I also recall him shouting at the TV as the day's 'excesses' by Dennis Lillee and Jeff Thomson showed an England batting lineup, missing the best player in the country, Geoff Boycott, hopelessly exposed against high quality pace bowling.
'It's all very well them getting excited now,' he said, 'but the buggers didn't like it when Harold Larwood put the fear of God into them.' It was a fair comment, just as McDonald and Gregory had been too quick for England before that. A cyclical game, cricket, but these two looked terrifying from a distance of continents. At twenty-two yards I have no idea how you handle it. Fifty years on, the highlights clearly show the challenges from two quick bowlers at the pinnacle of their powers.
Tour books are a staple of cricket literature, but I got to the end thinking that I couldn't recall a better one than this, by David Tossell.
It is so admirably researched, before you even consider the writing, which makes it as fast-paced and compelling as any any thriller. Which is what it is, even if at this distance we all know the ending and indeed 'whodunnit'.
The font size and layout is admirable, the photos excellent and the linear scorecards a real bonus. It looks and feels like a proper book and it certainly delivers. It is methodically arranged from the selection of the party through to the challenges of the tour itself, on and off the pitch.
The author has been short-listed seven times for the British Sports Book Awards and has written about sport for over four decades.

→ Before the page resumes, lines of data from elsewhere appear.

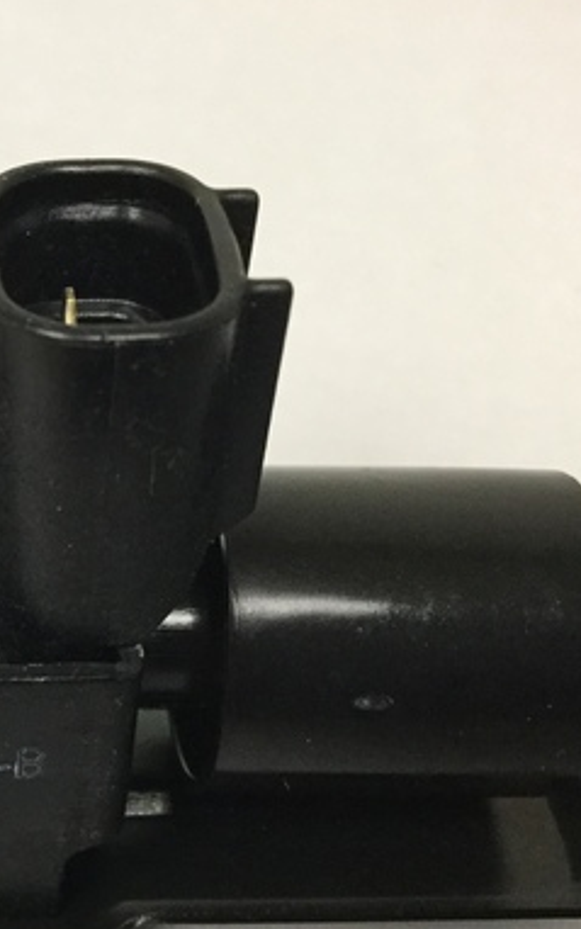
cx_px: -58
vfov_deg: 36.7
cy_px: 572
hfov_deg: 22.3
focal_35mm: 55
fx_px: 1392
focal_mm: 3.3
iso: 160
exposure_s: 1/30
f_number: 2.4
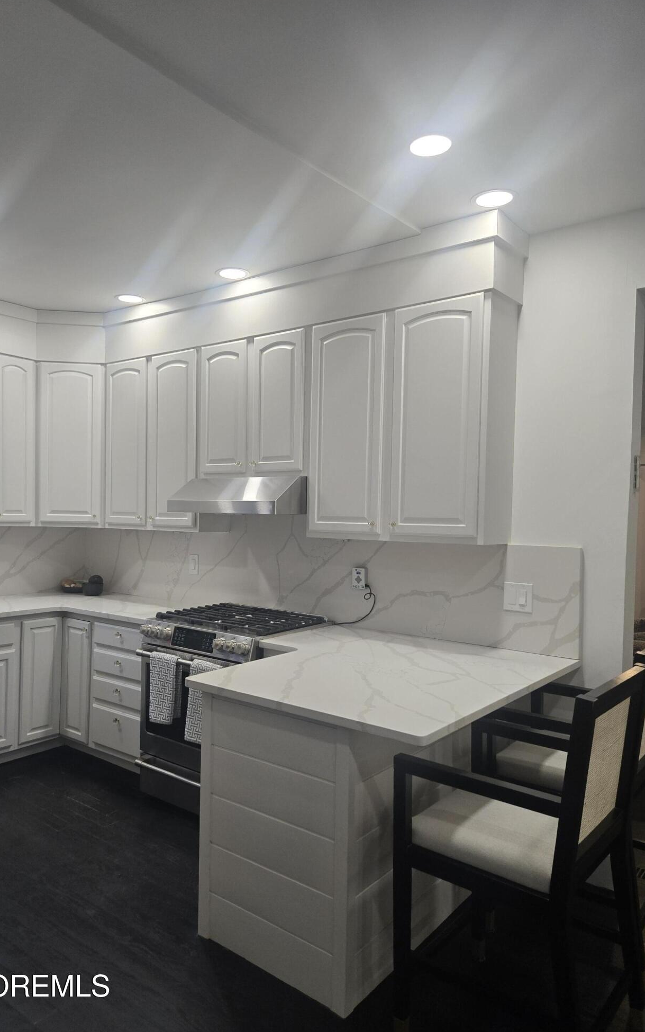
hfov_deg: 49.0
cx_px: 259
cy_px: 505
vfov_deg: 72.5
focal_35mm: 25
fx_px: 703
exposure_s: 1/120
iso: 80
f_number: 1.8
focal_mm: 5.4
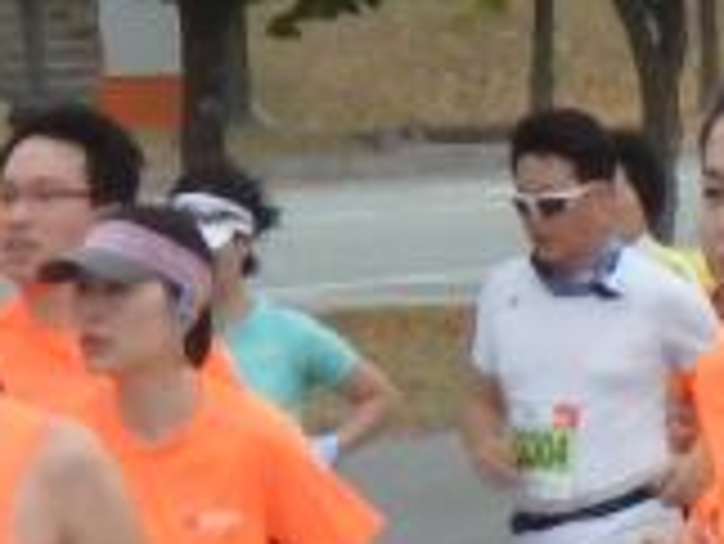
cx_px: 769
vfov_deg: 4.2
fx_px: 7389
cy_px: -166
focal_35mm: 353
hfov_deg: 5.6
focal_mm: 12.6
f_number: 5.1
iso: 640
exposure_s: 1/500
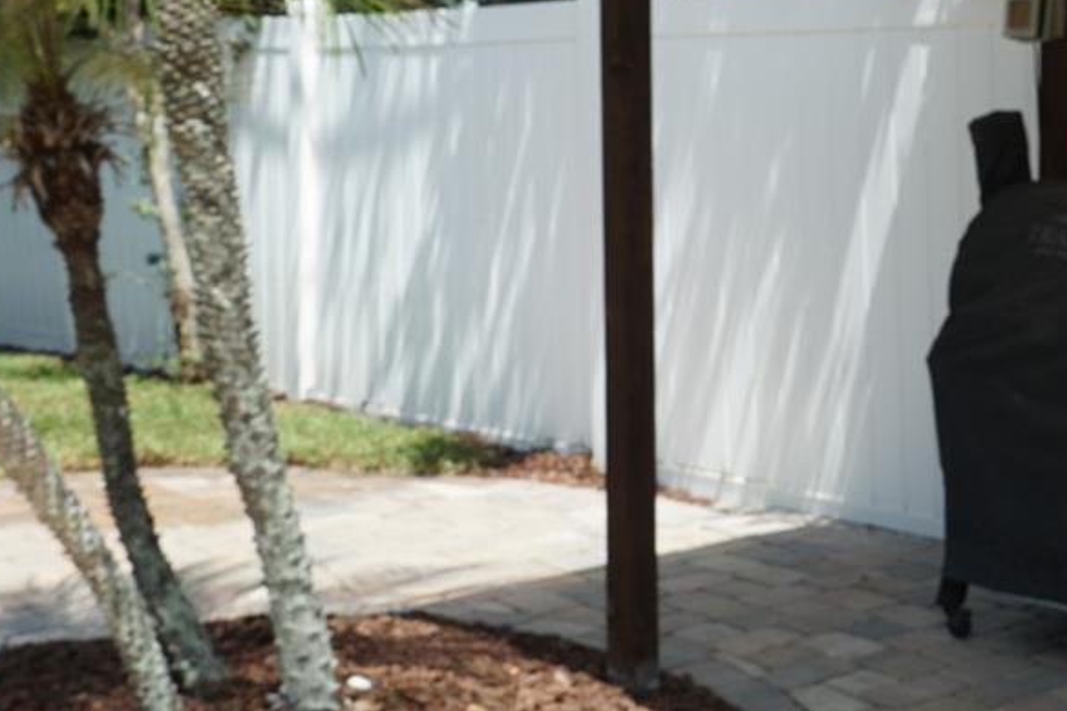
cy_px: 281
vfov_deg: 18.4
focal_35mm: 74
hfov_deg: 26.0
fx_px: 2193
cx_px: 1058
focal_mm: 18
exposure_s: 1/60
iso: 100
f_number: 8
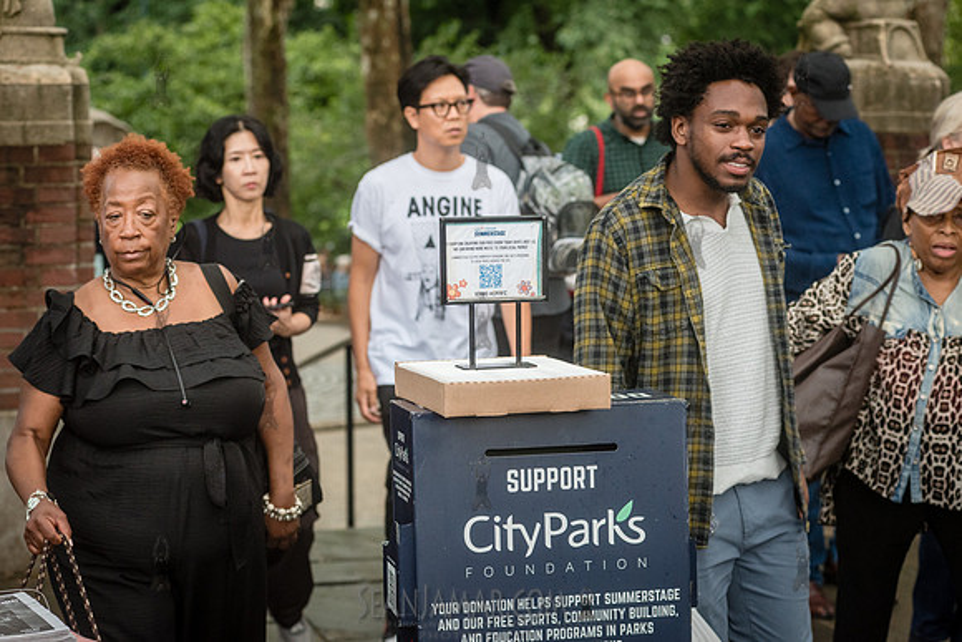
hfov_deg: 23.2
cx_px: 481
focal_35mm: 88
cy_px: 321
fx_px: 2348
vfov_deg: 15.6
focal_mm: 86
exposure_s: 1/320
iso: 1250
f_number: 4.5
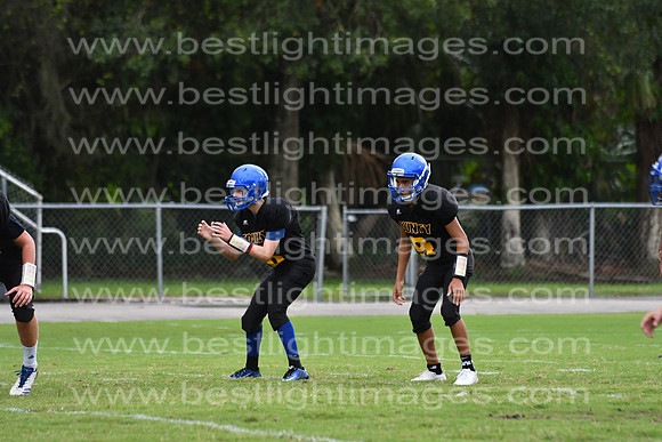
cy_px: 221
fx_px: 3862
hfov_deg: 9.8
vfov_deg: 6.5
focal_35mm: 210
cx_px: 331
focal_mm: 140
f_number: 3.5
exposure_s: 1/2000
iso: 1000
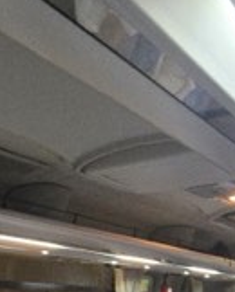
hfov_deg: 28.3
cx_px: -4
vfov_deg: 34.5
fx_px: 434
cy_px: 281
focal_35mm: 50
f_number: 2.2
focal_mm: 2.2
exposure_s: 1/30
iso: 1250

Such experience is clear in a book that makes for such compelling reading.
England were underprepared and unwilling to take any risks with the selection of young - or at least younger - players. There were several who could have gone, almost certainly should have, but instead we saw Fred Titmus go at the age of 42 as one of the spinners, while early injuries on fast, bouncy pitches saw Colin Cowdrey sent for at the same age. While they did as well as anyone, apart from Tony Greig and Alan Knott, it was nonsense, created by an antiquated selection process that had been flawed for decades.
Their opponents selected younger men with points to prove. Of course, they had no idea if Dennis Lillee would be properly fit, or stay fit after months in plaster with a stress fracture of his back. Equally, they didn't know that Thomson would in one series go from fast and erratic tyro to one of the most frightening sights in the game. Had it been boxing, they would have stopped it after the first Test, when it was clear that England were outgunned and outclassed. Australia had rocket launchers at either end, while England had nothing to compare. There was no contest.

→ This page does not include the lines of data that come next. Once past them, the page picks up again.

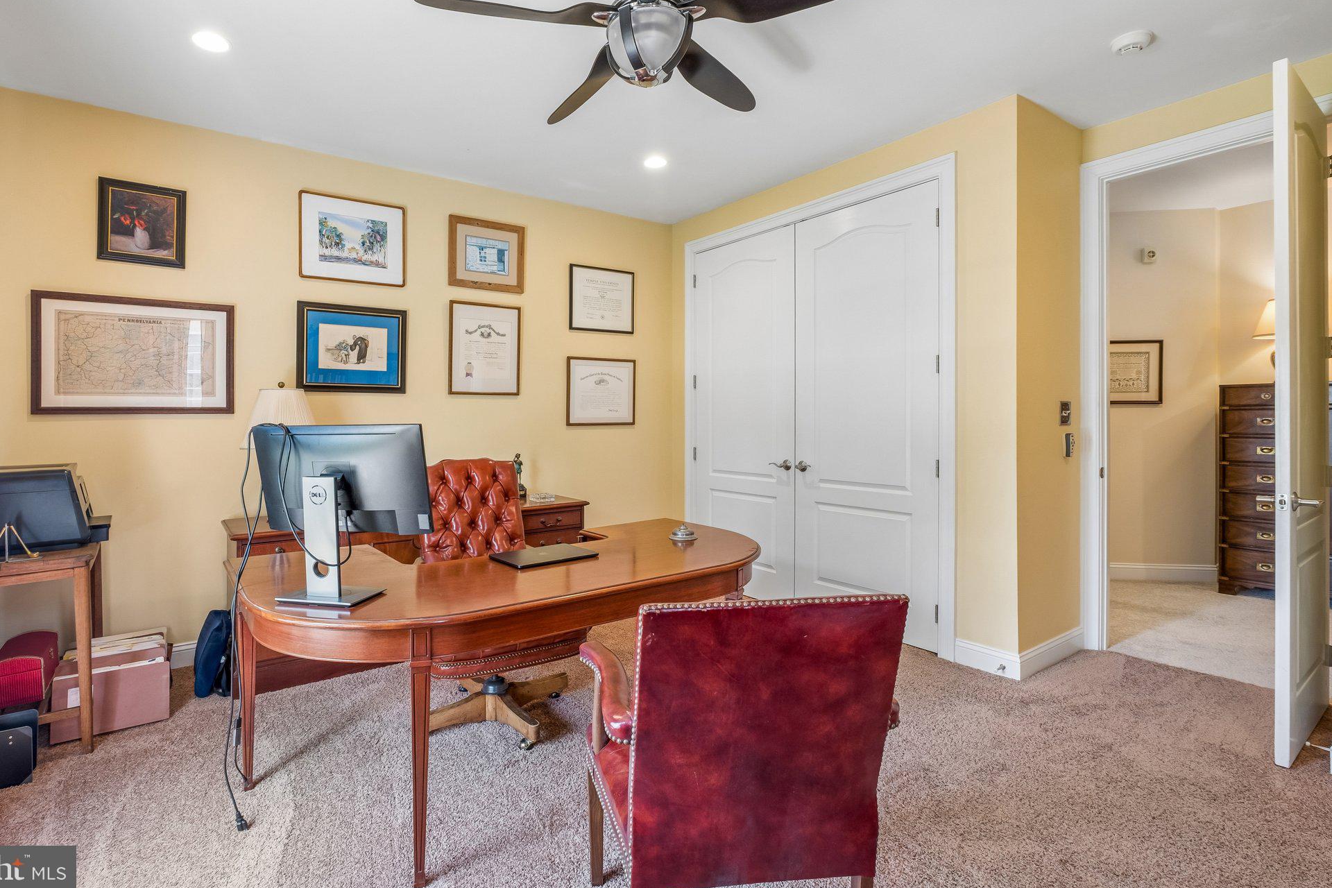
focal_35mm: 16
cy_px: 423
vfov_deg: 73.7
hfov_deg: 96.7
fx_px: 592
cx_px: 633
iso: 250
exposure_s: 1/6
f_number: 8
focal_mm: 10
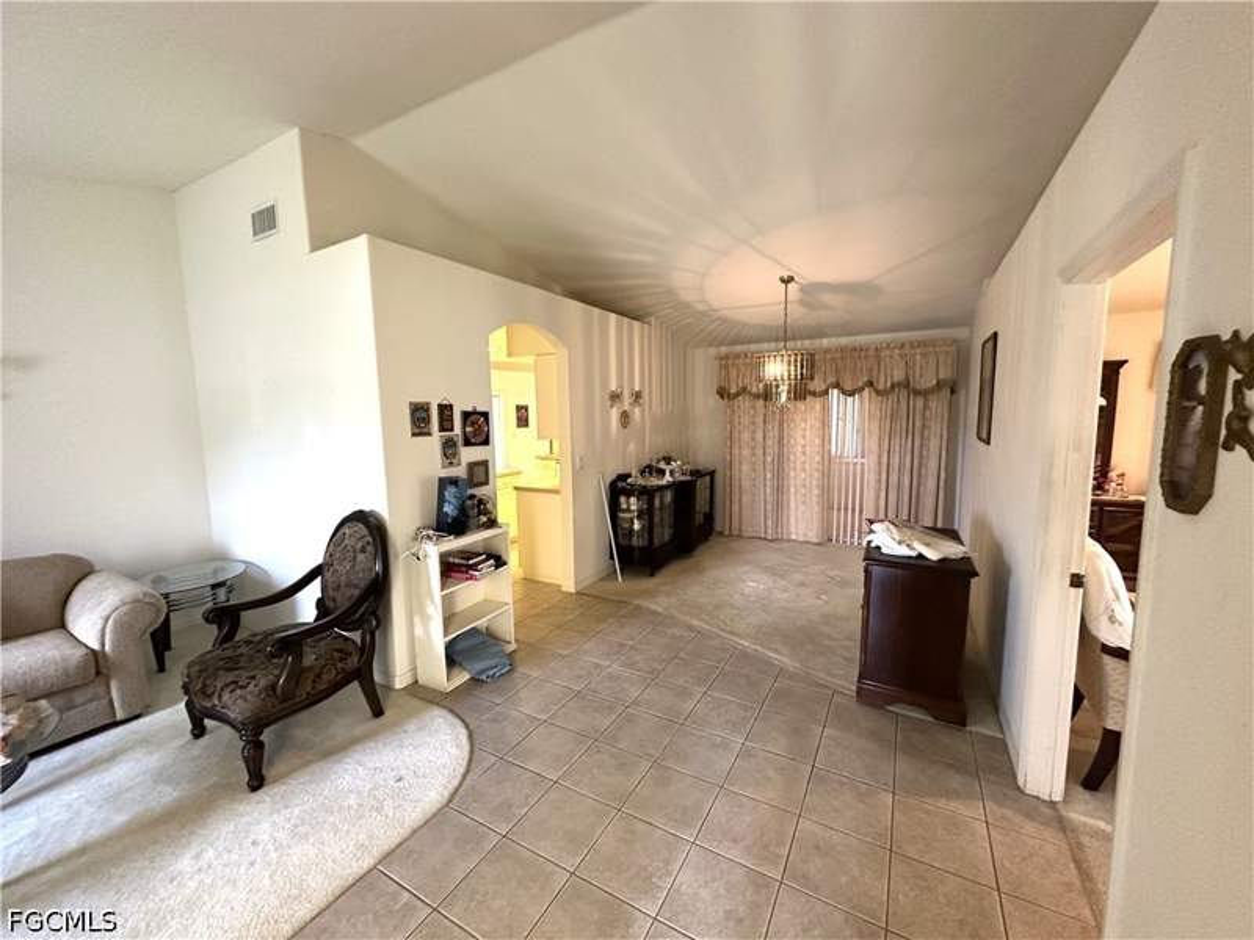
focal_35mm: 14
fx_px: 507
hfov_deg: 102.1
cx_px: 627
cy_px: 470
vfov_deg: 85.7
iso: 500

This is my second offering from Fairfield Books in so many weeks and is every bit as good as Stephen Chalke's fine work on Brian Close.
If you are looking for a Christmas read that you will return to again and again - the hallmark of the very best writing - then you cannot go wrong with either of these titles.
While the cricket season of 2024 is an increasingly distant memory, David Tossell has delivered a book to keep any enthusiast warm and engrossed over the darkest, coldest months of the year.
I could not recommend this more highly.